**Goal of the exercise**: Every line from the one with "27: (118, 53)" to the one with "39: (170, 64)", including those two, is to be copied exactly; all other lines of the entries below are left out.

Saved entries:
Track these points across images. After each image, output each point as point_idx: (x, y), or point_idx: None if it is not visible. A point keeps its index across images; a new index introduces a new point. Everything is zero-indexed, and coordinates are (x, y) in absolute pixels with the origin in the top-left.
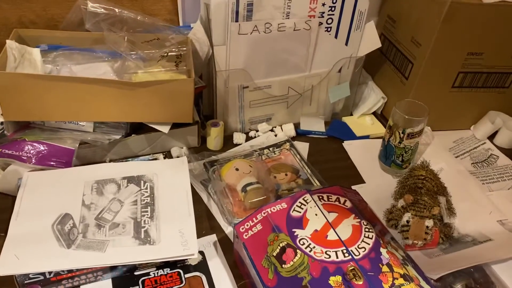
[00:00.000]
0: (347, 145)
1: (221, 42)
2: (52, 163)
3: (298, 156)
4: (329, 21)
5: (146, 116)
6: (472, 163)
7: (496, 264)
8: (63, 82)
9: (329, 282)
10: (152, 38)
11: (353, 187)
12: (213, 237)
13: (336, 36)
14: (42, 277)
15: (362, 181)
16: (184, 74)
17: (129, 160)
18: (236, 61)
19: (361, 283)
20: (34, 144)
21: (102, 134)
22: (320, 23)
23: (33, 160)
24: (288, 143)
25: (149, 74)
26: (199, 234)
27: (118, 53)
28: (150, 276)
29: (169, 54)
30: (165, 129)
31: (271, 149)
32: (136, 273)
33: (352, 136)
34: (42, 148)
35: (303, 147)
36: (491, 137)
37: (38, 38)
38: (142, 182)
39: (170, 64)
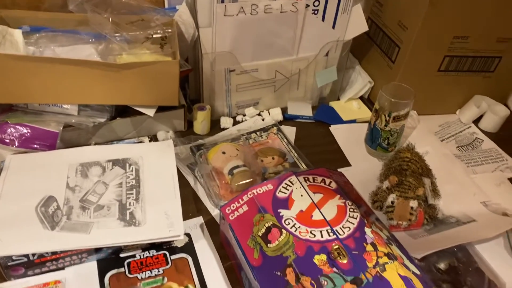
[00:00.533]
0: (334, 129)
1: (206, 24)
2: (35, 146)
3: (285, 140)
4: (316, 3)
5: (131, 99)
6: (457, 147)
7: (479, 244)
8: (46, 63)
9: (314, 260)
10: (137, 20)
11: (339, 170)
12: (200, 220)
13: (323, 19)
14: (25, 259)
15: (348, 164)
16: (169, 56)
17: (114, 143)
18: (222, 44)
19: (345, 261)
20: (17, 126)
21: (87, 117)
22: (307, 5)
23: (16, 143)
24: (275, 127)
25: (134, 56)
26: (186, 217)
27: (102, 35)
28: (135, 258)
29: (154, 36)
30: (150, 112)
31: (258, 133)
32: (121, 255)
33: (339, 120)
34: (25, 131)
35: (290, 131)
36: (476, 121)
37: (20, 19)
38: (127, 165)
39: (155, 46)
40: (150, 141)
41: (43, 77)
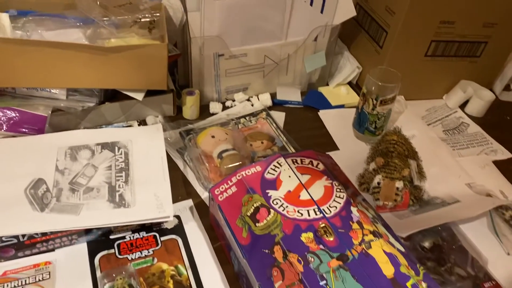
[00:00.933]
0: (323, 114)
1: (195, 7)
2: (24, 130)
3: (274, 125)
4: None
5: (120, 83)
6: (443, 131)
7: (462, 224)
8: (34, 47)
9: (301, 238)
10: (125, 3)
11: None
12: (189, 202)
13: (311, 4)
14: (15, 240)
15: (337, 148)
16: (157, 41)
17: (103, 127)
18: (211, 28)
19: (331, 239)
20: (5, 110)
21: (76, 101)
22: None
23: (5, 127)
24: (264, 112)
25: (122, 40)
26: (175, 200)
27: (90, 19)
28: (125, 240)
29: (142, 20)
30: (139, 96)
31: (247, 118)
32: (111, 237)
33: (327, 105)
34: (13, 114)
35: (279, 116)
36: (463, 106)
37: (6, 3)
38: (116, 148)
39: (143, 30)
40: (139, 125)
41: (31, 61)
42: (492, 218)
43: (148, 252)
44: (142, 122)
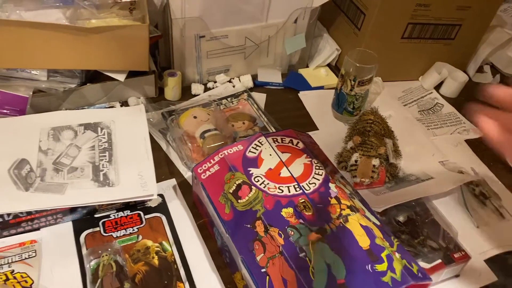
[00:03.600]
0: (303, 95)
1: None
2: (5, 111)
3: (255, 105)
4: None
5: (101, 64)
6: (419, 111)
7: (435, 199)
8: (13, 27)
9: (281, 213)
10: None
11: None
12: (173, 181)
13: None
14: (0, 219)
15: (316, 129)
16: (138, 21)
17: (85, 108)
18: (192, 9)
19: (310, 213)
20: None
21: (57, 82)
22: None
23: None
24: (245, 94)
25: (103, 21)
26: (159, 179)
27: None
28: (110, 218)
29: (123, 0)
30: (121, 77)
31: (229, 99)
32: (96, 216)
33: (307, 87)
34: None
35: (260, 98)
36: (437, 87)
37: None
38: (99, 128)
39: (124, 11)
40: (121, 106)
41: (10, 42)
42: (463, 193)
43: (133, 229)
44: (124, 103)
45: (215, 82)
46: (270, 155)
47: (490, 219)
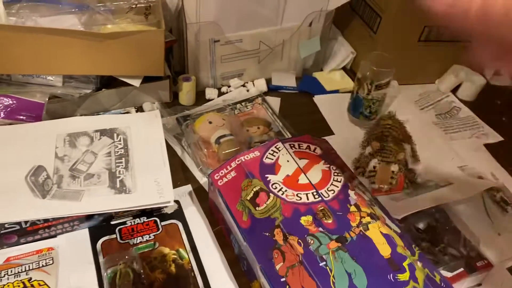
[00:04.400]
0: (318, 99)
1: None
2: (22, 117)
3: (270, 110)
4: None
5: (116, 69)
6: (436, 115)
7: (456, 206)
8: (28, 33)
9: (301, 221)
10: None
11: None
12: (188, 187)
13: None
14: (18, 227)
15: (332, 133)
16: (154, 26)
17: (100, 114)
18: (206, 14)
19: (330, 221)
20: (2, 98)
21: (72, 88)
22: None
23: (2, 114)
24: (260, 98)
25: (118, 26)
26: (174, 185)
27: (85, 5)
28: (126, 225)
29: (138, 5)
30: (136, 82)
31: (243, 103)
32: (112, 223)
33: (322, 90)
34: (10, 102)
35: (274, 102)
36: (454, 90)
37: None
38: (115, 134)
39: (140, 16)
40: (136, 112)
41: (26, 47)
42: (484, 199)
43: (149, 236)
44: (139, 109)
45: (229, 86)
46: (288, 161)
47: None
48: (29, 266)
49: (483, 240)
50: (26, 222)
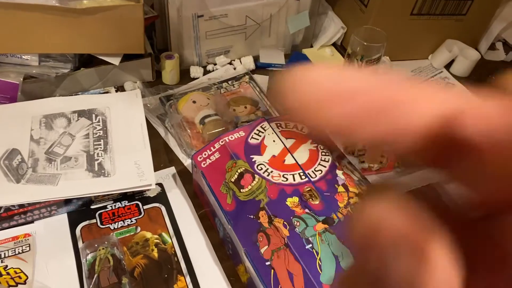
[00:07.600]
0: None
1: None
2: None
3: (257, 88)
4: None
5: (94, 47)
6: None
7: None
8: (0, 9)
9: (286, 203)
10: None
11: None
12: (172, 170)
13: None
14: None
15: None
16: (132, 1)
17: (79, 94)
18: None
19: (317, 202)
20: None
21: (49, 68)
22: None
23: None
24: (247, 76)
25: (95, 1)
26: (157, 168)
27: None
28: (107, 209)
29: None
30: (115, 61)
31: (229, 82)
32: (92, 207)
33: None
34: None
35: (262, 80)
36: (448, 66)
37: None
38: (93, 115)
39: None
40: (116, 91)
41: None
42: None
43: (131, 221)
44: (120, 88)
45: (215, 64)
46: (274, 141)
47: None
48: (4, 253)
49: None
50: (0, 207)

**Expected answer**:
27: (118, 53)
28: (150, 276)
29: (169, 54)
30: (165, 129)
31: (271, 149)
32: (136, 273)
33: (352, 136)
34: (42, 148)
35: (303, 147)
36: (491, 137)
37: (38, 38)
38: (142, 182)
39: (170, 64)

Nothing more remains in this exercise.